··· SELECTED EXCERPT ···

The Seafood White Beehoon in 8-Hours Broth That Deserves Tons Of Likes

Just when you thought the soon-to-be-classic White Beehoon had enough of being in the limelight, boom! We found yet another hidden gem in an air-conditioned food court—Port Weld Seafood White Beehoon in long-simmered broth. Besides being able to enjoy your seafood white beehoon favorites in the soothing confines of an air conditioned food court, there’s a dedicated seating area within the food court for your comfort.

Port Weld does its White Bee Hoon with distinctly Teochew-style; a broth that takes an arduous 8 hours to concoct. The end result? A soupier white bee hoon mellow with the natural sweetness of its secret ingredients. Pick additional seafood to top up on your current order, making it a hawker-style experience in a food court.

Crispy pork lard are unlimited, but you’d might want to control yourself a little. Add a bit of spice—the house-made belachan and mild Thai green chilli—for a flavour switch up.

01

Crispy Fried Cuttlefish Ball with salad dip
With a taste evidently different from your standard frozen counterparts, these home-made cuttlefish balls and salad dip adds a different texture alongside to your soupy mains.

··· EXTRACTED RECORDS ···

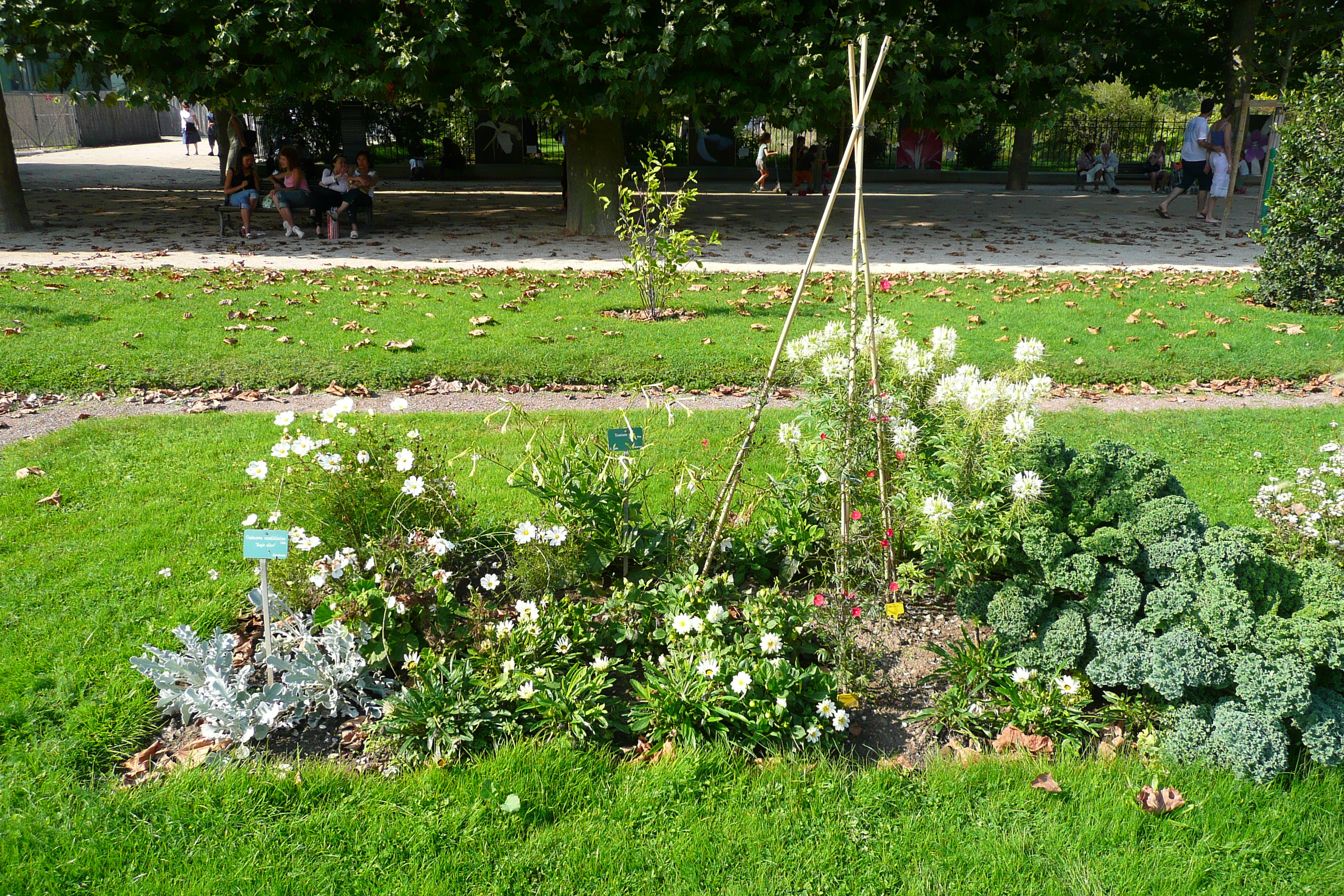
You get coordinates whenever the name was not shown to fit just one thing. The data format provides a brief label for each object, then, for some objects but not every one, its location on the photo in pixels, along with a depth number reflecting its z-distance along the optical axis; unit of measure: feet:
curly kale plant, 9.19
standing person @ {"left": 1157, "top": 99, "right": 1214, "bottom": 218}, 54.65
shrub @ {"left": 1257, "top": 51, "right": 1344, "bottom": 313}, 28.76
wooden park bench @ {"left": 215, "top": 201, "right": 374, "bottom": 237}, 44.63
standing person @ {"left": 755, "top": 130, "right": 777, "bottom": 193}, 80.07
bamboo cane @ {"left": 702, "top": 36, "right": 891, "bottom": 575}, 10.87
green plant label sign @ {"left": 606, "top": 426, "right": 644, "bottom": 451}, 11.38
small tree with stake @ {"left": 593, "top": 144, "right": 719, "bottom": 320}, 26.81
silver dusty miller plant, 9.67
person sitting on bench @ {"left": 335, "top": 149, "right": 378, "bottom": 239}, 44.60
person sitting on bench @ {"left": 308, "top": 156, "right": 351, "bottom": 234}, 43.86
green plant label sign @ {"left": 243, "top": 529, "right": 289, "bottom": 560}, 9.80
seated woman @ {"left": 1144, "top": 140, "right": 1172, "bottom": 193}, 82.53
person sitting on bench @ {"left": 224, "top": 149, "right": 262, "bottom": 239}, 43.09
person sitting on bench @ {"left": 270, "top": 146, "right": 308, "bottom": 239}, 43.16
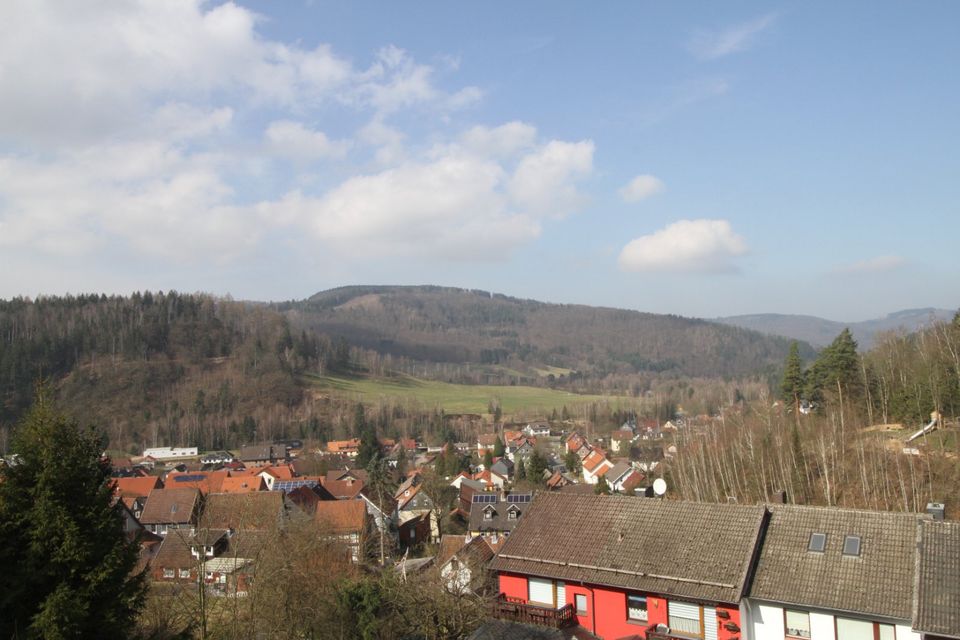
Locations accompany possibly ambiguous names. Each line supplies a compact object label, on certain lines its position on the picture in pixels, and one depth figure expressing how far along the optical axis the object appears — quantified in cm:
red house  1634
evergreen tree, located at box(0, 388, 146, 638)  1099
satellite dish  2481
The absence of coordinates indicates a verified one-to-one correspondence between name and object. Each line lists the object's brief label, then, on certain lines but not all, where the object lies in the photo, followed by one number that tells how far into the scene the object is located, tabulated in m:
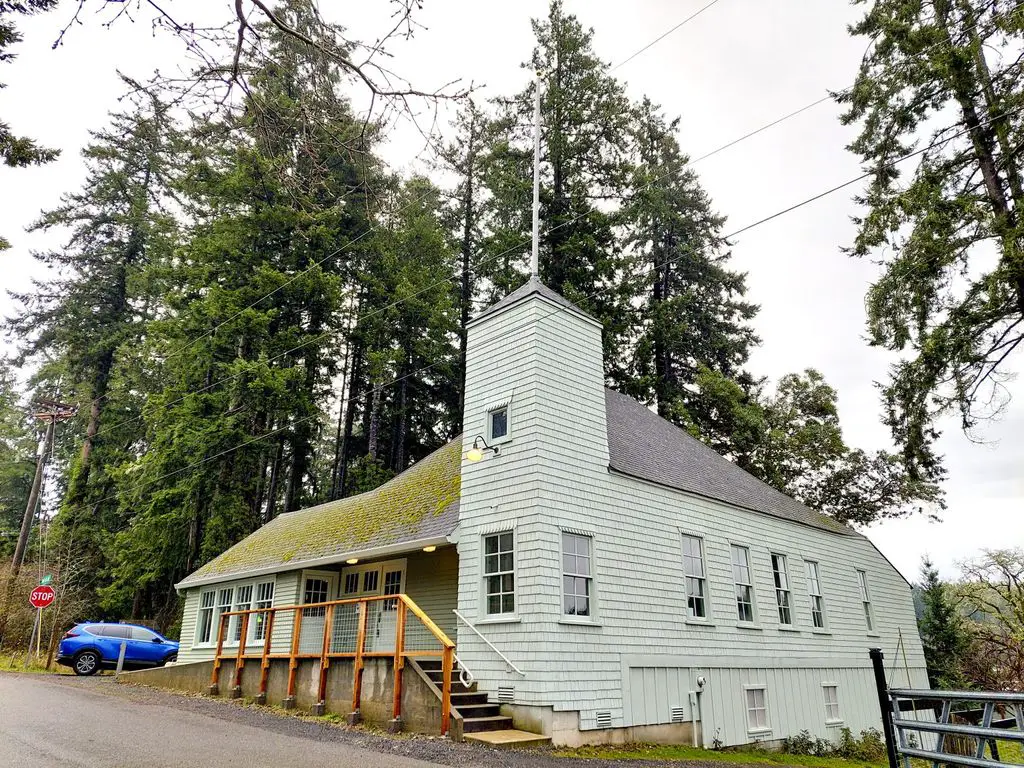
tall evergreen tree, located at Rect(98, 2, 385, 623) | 23.05
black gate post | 4.74
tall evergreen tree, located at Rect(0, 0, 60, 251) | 6.27
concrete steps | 8.53
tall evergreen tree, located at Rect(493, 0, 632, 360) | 26.75
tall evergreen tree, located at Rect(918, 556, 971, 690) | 22.82
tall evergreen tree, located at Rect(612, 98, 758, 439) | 27.52
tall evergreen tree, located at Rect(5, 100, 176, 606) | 28.47
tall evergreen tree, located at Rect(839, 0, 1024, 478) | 13.21
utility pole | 25.19
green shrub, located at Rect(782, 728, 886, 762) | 12.83
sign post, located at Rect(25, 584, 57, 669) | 17.95
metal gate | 3.87
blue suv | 18.27
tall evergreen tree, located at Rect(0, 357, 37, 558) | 38.77
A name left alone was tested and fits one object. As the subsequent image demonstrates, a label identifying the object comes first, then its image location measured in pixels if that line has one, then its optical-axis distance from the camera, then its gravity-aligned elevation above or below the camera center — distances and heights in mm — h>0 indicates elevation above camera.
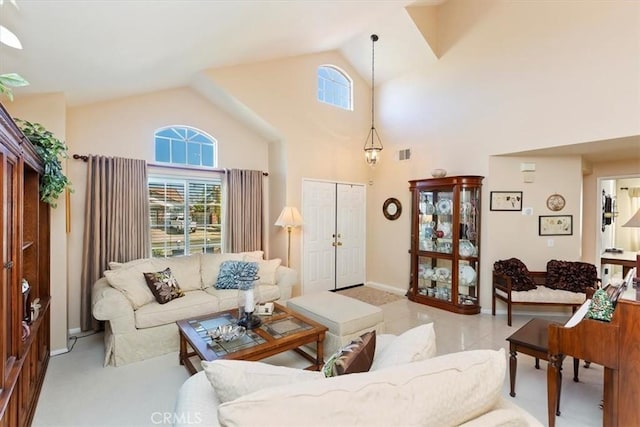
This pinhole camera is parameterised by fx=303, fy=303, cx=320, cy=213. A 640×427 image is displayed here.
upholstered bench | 4011 -1004
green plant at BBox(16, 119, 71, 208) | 2676 +471
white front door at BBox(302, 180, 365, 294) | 5344 -476
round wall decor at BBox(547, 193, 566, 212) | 4488 +130
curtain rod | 3690 +618
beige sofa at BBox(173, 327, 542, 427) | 918 -637
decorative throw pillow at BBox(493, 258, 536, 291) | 4180 -872
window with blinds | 4328 -98
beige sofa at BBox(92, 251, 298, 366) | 2971 -1041
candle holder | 2770 -877
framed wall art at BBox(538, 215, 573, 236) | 4500 -211
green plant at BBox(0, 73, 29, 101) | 1055 +457
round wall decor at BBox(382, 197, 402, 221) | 5684 +40
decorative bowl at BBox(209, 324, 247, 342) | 2505 -1043
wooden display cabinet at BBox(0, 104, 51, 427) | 1625 -517
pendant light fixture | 6051 +1525
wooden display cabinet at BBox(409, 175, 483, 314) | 4590 -514
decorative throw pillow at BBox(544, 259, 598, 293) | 4051 -885
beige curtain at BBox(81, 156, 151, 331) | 3717 -102
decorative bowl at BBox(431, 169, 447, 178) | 4793 +593
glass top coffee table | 2334 -1076
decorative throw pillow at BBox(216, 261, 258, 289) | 3938 -828
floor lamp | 4680 -130
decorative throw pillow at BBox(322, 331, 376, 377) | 1423 -728
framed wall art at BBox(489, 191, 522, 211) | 4504 +157
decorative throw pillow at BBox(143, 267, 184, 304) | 3367 -873
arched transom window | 4340 +938
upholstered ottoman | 2984 -1101
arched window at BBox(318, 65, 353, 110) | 5621 +2366
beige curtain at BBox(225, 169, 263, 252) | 4781 -24
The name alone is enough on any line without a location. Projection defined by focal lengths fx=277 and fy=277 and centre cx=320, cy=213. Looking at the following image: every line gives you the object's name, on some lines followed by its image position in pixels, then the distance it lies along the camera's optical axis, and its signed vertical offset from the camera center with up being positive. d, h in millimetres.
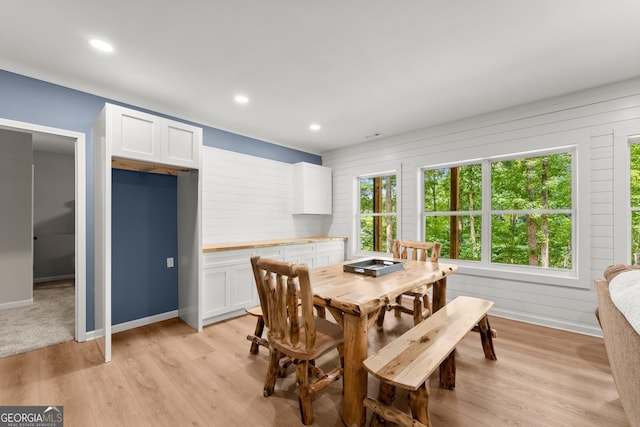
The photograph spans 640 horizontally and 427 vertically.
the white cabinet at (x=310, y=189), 4688 +410
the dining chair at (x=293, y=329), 1596 -736
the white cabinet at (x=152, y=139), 2471 +726
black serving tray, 2264 -482
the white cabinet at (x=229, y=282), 3152 -835
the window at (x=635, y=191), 2799 +206
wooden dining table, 1614 -572
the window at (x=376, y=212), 4820 +0
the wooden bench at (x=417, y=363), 1372 -798
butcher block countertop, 3188 -415
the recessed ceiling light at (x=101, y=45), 2094 +1296
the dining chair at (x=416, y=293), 2838 -839
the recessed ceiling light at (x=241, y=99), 3046 +1272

···

## WORK TO COMPLETE:
- 1) Please repeat word for word the stretch of the white beehoon review from "Crispy pork lard" through "your soupy mains.".
- 2) Answer these questions using the white beehoon review:
(a) How long does the broth take to make?
(b) What is served with the Crispy Fried Cuttlefish Ball?
(c) Which two condiments does it suggest for adding spice?

## ANSWERS FOR EACH ITEM:
- 1)
Crispy pork lard are unlimited, but you’d might want to control yourself a little. Add a bit of spice—the house-made belachan and mild Thai green chilli—for a flavour switch up.

01

Crispy Fried Cuttlefish Ball with salad dip
With a taste evidently different from your standard frozen counterparts, these home-made cuttlefish balls and salad dip adds a different texture alongside to your soupy mains.

- 2)
(a) 8 hours
(b) A salad dip
(c) The house-made belachan and the mild Thai green chilli